# [Requirement 1]
Check whether each statement agrees with the court opinion, answering yes or no and quoting the words of the opinion that decide it: (a) Boxley pleaded guilty to the December 2008 charge. (b) Boxley spent fifteen days in segregation at Augusta before being moved to general population. (c) Boxley is suing for $50,000.
# [Requirement 2]
According to the court opinion, on what date did two inmates threaten Boxley while he was walking to the canteen?

United States District Court, W.D. Virginia, Roanoke Division
Mar 19, 2009
Case No. 7:09CV00078 (W.D. Va. Mar. 19, 2009)

Opinion

Case No. 7:09CV00078.

March 19, 2009


MEMORANDUM OPINION


Plaintiff Earl Boxley, a Virginia inmate proceeding pro se, brings this civil rights action pursuant to 42 U.S.C. § 1983, with jurisdiction vested pursuant to 28 U.S.C. § 1343. In his complaint, Boxley alleges that officials at Augusta Correctional Center, a Level 3 4 security institution, are forcing him as a Level 1 security inmate to stay in the segregation unit in order to be safe from threats of harm from other inmates in the general population. Upon consideration of the complaint, the court finds that this action should be dismissed pursuant to 42 U.S.C. § 1997e(a), because it is clear from the face of Boxley's submissions that he did not exhaust administrative remedies before filing this lawsuit.

Background

Boxley's submissions indicate the following sequence of events on which his complaint is based. He was housed at Cold Springs Correctional Unit, a Level 1 (or low) security facility, in December 2008, when he was charged with using vulgar and insolent language toward a prison employee while working with a road crew. It was Boxley's first disciplinary charge. He pleaded guilty and accepted a penalty offer of fifteen days in isolation and review of his custody status. Shortly thereafter, authorities transferred Boxley from Cold Springs to Augusta Correctional Center, a more secure facility for inmates with security classifications of 3 or 4.

According to Boxley, he was told that if he accepted the penalty offer, he would be out of isolation in time for Christmas.

After nine days in segregation at Augusta, Boxley was moved to general population. Another inmate told Boxley to watch his back because he had heard some inmate saying that "they was goin[g] to beat [Boxley] down." Boxley took this warning as a joke, but two days later, another inmate asked if he had "speed" because he would "need it [be]cause them D.C. dudes are waiting for the right time to get at you." Boxley went to the ranking officers in his housing area and told them about the threats. They told him that he would have to take a disciplinary charge in order to be kept in segregation, so he did. Once in segregation, he was told that he would have to return to the general population unless he took another disciplinary charge and lost good conduct time. Boxley chose instead to return to general population.

On February 16, 2009, he was walking to the canteen when two inmates walked up to him and said they were going to "beat [his] ass." He told an officer in the commissary that the two inmates had given him trouble, and was told to talk to the building sergeant. When his name was called for commissary, he pretended that he had forgotten something and ran back to his building to talk to the building officer about the threats. He later picked out the pictures of the two inmates who had threatened him. This information went to the lieutenant, who said that Boxley as a Level 1 inmate should not be at a Level 3-4 institution. For his own safety, Boxley remains in segregation, while the inmates who threatened to harm him are in general population. Boxley sues the prison and Warden Braxton for $50,000.

# [Material provided]
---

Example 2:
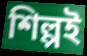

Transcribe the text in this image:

শিল্পই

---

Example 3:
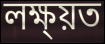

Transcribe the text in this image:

লক্ষ্য়ত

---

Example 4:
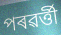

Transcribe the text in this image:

পৰৱৰ্ত্তী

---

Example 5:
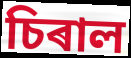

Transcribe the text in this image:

চিৰাল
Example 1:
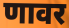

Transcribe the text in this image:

णावर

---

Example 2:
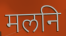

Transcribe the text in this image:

मलनि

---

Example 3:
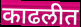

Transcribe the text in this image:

काढलीत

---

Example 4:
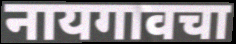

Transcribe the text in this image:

नायगावचा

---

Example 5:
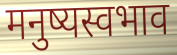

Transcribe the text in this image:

मनुष्यस्वभाव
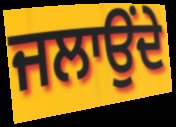
ਜਲਾਉਂਦੇ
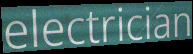
electrician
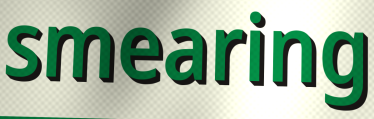
smearing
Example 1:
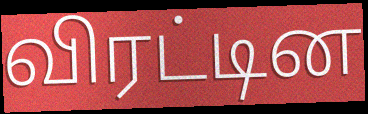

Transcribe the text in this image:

விரட்டின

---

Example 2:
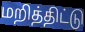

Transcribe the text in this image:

மறித்திட்டு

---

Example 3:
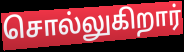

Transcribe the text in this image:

சொல்லுகிறார்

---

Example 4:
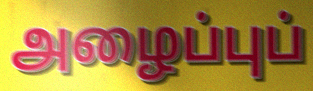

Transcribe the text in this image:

அழைப்புப்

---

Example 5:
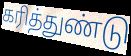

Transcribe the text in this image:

கரித்துண்டு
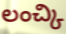
లంచ్కి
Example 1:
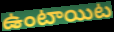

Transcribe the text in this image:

ఉంటాయిట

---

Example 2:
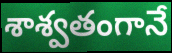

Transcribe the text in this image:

శాశ్వతంగానే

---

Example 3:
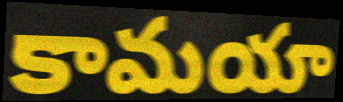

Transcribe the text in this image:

కామయా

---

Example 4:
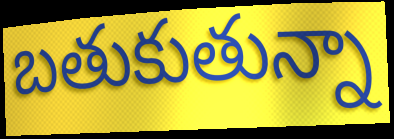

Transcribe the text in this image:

బతుకుతున్నా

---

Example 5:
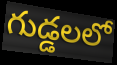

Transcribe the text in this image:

గుడ్డలలో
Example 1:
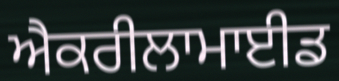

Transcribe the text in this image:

ਐਕਰੀਲਾਮਾਈਡ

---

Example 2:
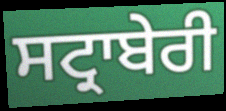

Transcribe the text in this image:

ਸਟ੍ਰਾਬੇਰੀ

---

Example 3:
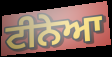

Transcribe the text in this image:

ਟੀਨੇਆ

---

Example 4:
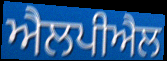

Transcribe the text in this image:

ਐਲਪੀਐਲ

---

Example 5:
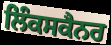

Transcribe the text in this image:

ਲਿੰਕਸਕੈਨਰ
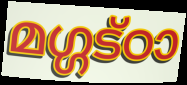
മഗ്ഗട്ഠാ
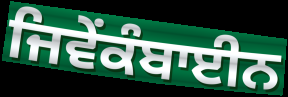
ਜਿਵੇਂਕੰਬਾਈਨ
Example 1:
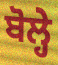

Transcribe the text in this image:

ਬੋਲ੍ਹੇ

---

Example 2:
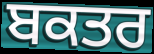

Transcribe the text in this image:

ਬਕਤਰ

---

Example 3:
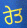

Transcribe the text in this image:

ਰੇਤ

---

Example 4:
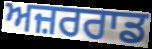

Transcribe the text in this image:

ਅਜ਼ਰਰਾਡ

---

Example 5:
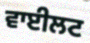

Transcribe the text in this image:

ਵਾਈਲਟ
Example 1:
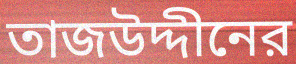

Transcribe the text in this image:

তাজউদ্দীনের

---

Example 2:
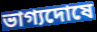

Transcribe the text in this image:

ভাগ্যদোষে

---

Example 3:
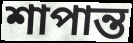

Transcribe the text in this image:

শাপান্ত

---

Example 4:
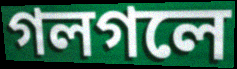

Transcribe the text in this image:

গলগলে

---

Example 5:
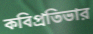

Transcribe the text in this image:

কবিপ্রতিভার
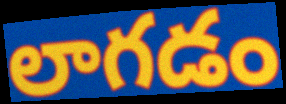
లాగడం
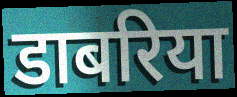
डाबरिया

# [Exercise response 1]
(a) Yes: "He pleaded guilty and accepted a penalty offer of fifteen days in isolation and review of his custody status."
(b) No: "After nine days in segregation at Augusta, Boxley was moved to general population."
(c) Yes: "Boxley sues the prison and Warden Braxton for $50,000."

# [Exercise response 2]
February 16, 2009.